One minute you’re seeing a budget surplus and folks are happy. The next, you’re suddenly losing people and traffic is a monster. Trying to find the sweet spot in making sure every need is met can be fun when there’s more transparency. In SimCity, you just have to go by what you’re told and believe your actions will placate the masses.

When you build a casino town, you’re going to find out that crime will constantly outstrip your police unless you devote a bloated amount of your budget to police coverage. Fires? Those are caused by dumb Sims who don’t know how not to start fires. You’re going to need to get them educated so they won’t play with matches (seriously).

How is it balanced that the basic idea of “not starting fires” isn’t an inborn trait in most Sims? Why are there thousands of workers but only a fraction of them have jobs? (This was later surmised to be the work of phantom sims beefing up the population count).

SimCity gives you an idea of how to make sure all your plates are spinning well, but then tosses that out the window at some points. The game feels undercooked.

The idea of regional hubs with cities specializing adds a new twist to SimCity… in theory. In practice, the times I played multi-player, the perks of different cities did not become available to their region mates. The Great Works and specialization options are intriguing. There are some good ideas here, but the execution… yeah…

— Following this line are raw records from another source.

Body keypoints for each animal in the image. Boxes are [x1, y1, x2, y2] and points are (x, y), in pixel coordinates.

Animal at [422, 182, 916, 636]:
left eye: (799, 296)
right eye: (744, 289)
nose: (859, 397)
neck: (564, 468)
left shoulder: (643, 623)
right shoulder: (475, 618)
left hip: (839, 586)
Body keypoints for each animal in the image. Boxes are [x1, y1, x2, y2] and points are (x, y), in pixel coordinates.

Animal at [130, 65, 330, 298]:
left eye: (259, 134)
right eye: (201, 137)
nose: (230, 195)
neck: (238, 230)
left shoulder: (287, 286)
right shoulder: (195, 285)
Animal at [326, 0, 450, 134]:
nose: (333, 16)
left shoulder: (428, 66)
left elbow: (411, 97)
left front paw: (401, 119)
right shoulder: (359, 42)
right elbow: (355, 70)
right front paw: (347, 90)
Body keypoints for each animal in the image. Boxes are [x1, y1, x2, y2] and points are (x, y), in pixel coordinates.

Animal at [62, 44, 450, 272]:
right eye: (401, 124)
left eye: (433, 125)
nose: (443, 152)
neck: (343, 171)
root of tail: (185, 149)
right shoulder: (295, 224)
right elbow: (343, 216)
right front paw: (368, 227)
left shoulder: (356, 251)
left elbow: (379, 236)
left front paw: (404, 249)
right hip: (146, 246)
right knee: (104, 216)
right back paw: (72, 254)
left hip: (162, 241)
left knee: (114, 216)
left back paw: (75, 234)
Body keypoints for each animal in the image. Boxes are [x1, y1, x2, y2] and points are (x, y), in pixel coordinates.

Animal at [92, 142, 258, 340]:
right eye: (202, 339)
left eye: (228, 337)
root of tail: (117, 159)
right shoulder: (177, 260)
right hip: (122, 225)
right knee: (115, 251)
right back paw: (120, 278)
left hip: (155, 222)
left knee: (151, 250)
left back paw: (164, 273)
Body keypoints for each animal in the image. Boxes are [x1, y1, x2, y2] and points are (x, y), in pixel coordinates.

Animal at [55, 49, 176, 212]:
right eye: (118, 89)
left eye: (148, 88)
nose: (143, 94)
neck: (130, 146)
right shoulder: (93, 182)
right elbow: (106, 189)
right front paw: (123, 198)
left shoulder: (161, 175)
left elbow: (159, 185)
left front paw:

There are elements of SimCity that lead one to believe they’ll be playing for quite some time. The promise of open-endedness that is assumed with the series is one. The other is the possibilities opened up for multiplayer experiences. However, in its current state, SimCity is too broken to do anything other than break any spell possibly cast on a player. Server disconnects, regional sharing not working, traffic AI issues – they all work against giving the game another chance. SimCity is the bath salts of video games. You may get hooked, but eventually someone’s face is going to be eaten.

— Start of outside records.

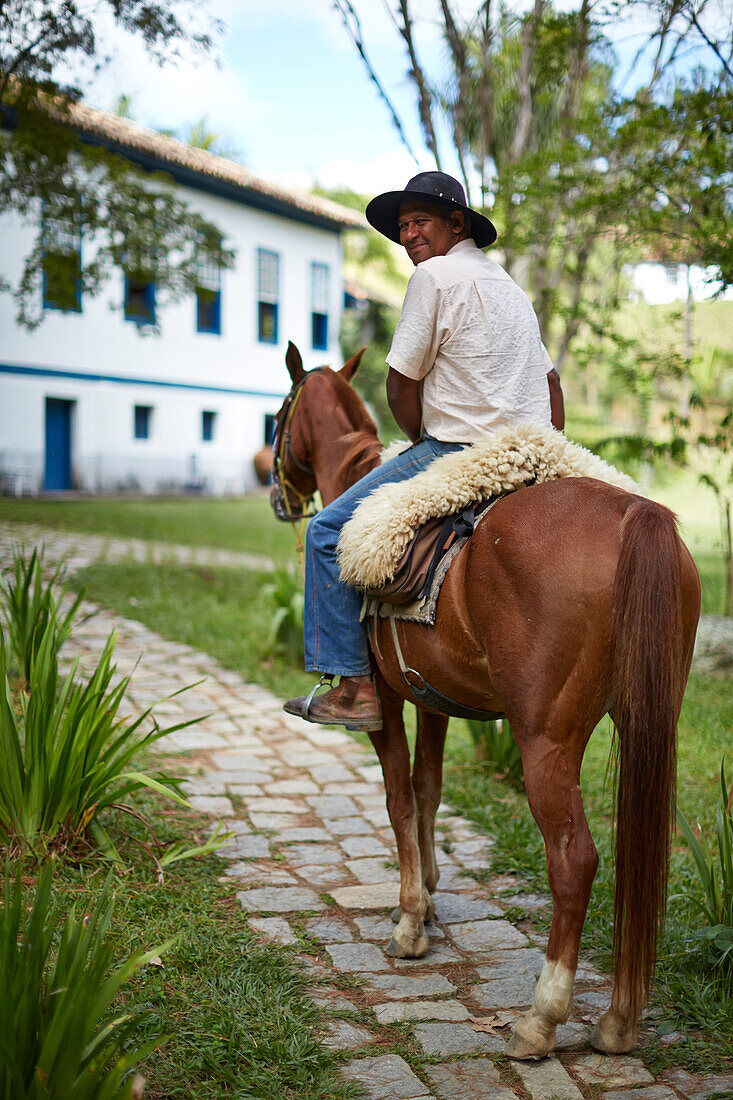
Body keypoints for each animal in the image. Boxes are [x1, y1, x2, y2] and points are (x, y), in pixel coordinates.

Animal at [270, 338, 699, 1060]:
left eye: (278, 415)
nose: (276, 493)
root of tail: (633, 515)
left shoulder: (386, 701)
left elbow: (396, 795)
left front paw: (410, 924)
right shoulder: (433, 697)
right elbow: (427, 789)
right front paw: (425, 897)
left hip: (544, 738)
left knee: (574, 859)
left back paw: (540, 1019)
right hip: (650, 718)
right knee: (639, 855)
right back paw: (618, 1019)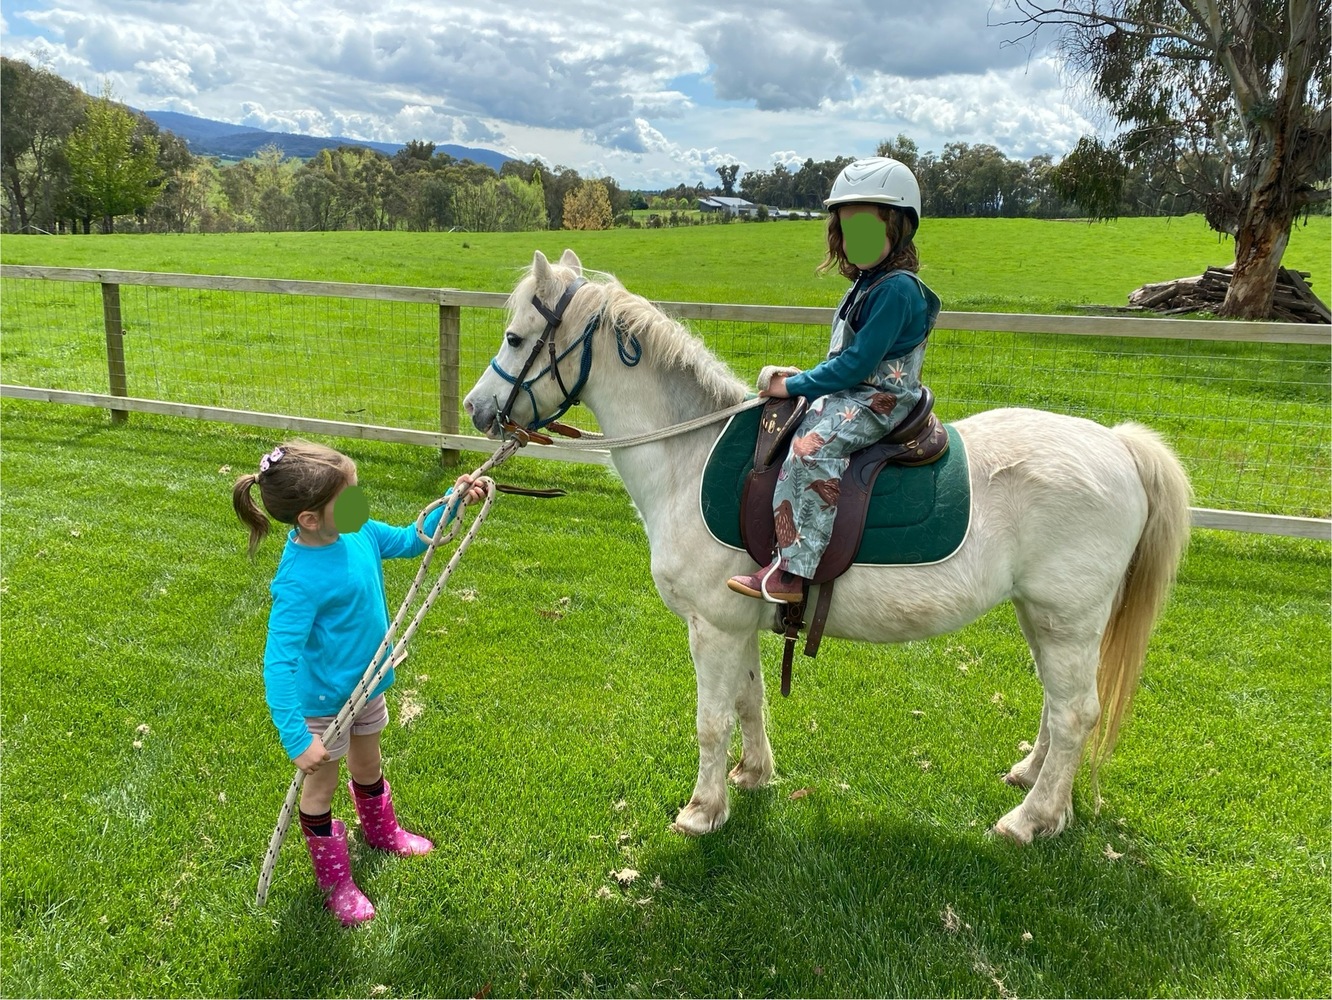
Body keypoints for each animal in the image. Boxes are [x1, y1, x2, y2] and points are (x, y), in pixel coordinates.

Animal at [463, 249, 1192, 844]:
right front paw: (752, 777)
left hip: (1066, 619)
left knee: (1075, 713)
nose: (476, 408)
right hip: (1044, 618)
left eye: (516, 336)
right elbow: (748, 701)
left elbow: (710, 720)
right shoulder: (740, 622)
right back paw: (1036, 785)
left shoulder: (712, 626)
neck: (687, 454)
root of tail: (1118, 446)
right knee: (1059, 706)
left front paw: (702, 810)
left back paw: (1030, 820)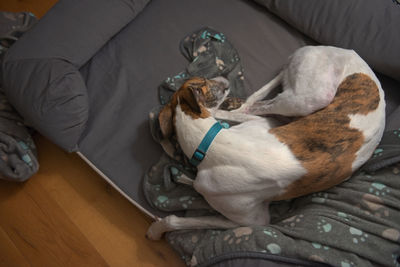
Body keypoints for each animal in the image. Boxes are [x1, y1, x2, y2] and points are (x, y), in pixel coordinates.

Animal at [146, 45, 384, 241]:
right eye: (204, 80)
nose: (225, 79)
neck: (211, 142)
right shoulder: (264, 125)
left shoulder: (254, 220)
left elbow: (180, 217)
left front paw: (156, 229)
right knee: (253, 104)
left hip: (311, 97)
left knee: (253, 105)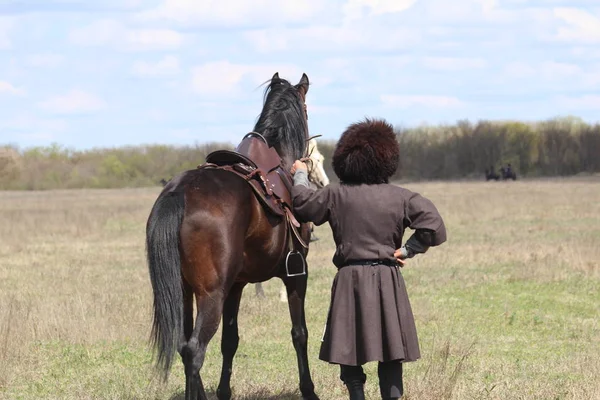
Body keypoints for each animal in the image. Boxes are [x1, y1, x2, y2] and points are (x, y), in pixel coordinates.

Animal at [146, 72, 322, 400]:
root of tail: (180, 192)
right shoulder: (296, 275)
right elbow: (299, 333)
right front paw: (309, 390)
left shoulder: (237, 285)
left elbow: (231, 340)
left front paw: (224, 390)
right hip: (210, 294)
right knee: (194, 349)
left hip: (185, 291)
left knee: (183, 345)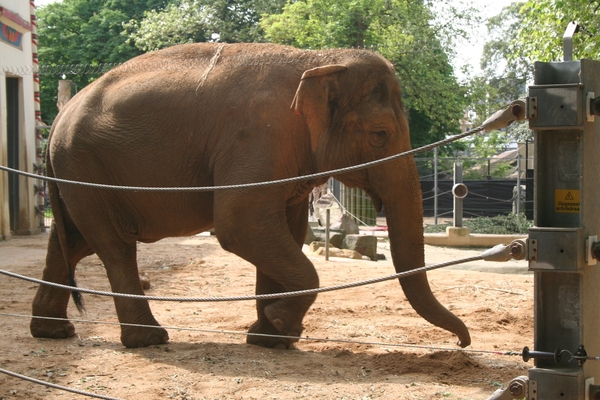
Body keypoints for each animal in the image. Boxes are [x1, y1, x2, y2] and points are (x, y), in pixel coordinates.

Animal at [30, 42, 471, 349]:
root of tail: (57, 120)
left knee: (72, 243)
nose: (463, 342)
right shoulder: (258, 137)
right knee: (114, 246)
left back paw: (53, 331)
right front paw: (280, 323)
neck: (318, 60)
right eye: (380, 134)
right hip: (87, 173)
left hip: (77, 177)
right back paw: (150, 339)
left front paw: (270, 337)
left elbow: (286, 231)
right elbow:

scivSimCity veterans will be turned off by the small city size and always on DRM requirement… oh and constant disconnects. New players may be turned confused by the entire concept… and the constant disconnects. Players on the fence can be left wanting by the constant disconnects. In essence – EA made a game that has universally no appeal. There’s just not enough good to outweigh the bad when it comes to playing this game.

The botched release really hurt this game, and it isn’t as if this game had much going in its favor. It took me ages to be able to even play the damn thing, only to get booted off the server and stuck waiting for twenty minutes. The inane, have to wait to bypass tutorial that tries to start on every server, the utter lack of foresight into the launch, the nanny state against players disguised and lauded as “multi-player features”, the DLC that could be had if you bought the Special Super Ultra Limited Amazing Hyper Fighting featuring Virtua edition 2 with Matching Service edition even though there was already a digital deluxe edition.

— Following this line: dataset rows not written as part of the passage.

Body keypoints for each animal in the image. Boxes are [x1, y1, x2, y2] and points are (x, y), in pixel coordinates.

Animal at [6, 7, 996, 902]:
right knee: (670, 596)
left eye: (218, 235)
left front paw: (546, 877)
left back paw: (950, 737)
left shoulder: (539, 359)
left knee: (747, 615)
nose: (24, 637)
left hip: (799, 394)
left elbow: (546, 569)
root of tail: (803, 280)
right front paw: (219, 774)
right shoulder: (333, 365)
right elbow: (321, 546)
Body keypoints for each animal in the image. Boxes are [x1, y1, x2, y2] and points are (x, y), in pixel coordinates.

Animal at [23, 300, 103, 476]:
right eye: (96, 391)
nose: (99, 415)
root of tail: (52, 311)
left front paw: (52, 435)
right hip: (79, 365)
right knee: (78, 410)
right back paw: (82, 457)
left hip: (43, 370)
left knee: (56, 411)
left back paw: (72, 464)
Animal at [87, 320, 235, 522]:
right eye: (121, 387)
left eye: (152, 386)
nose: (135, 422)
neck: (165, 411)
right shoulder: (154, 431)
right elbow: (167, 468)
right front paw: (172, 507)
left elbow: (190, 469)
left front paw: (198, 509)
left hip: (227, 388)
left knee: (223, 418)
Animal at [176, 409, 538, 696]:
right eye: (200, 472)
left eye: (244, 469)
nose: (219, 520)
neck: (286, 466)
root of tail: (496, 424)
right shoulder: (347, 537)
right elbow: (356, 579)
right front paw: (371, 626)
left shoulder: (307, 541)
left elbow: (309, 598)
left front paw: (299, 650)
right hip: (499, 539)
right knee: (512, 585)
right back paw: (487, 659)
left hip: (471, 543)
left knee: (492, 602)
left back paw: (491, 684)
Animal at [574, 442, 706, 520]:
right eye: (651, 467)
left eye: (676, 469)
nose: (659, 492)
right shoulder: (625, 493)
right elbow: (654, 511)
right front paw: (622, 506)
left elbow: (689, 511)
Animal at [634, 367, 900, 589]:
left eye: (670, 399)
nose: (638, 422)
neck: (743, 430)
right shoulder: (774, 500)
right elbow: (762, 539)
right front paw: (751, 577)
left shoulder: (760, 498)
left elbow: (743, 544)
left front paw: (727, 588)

More and more of EA/Maxis’s lies have been exposed. You can read more about them all across the Internet (I recommend Rock, Paper, Shotgun’s amazing coverage). Basically, if EA said it, it probably was a lie. The continued existence of The Sims bringing elements of that game along for the ride… the list can go on but really, this is a giant steaming heap of feces.

Short Attention Span Summary:
Lies, damned lies, and pre-order hype. SimCity 2013 is a game that could have been fun, but is pretty much digitized poop with apologists (both paid robots and Maxis talking heads) saying this was their vision. I don’t think any studio sets out to make the worst game ever… except for Color Dreams. Avoid this game until it hits the bargain bin.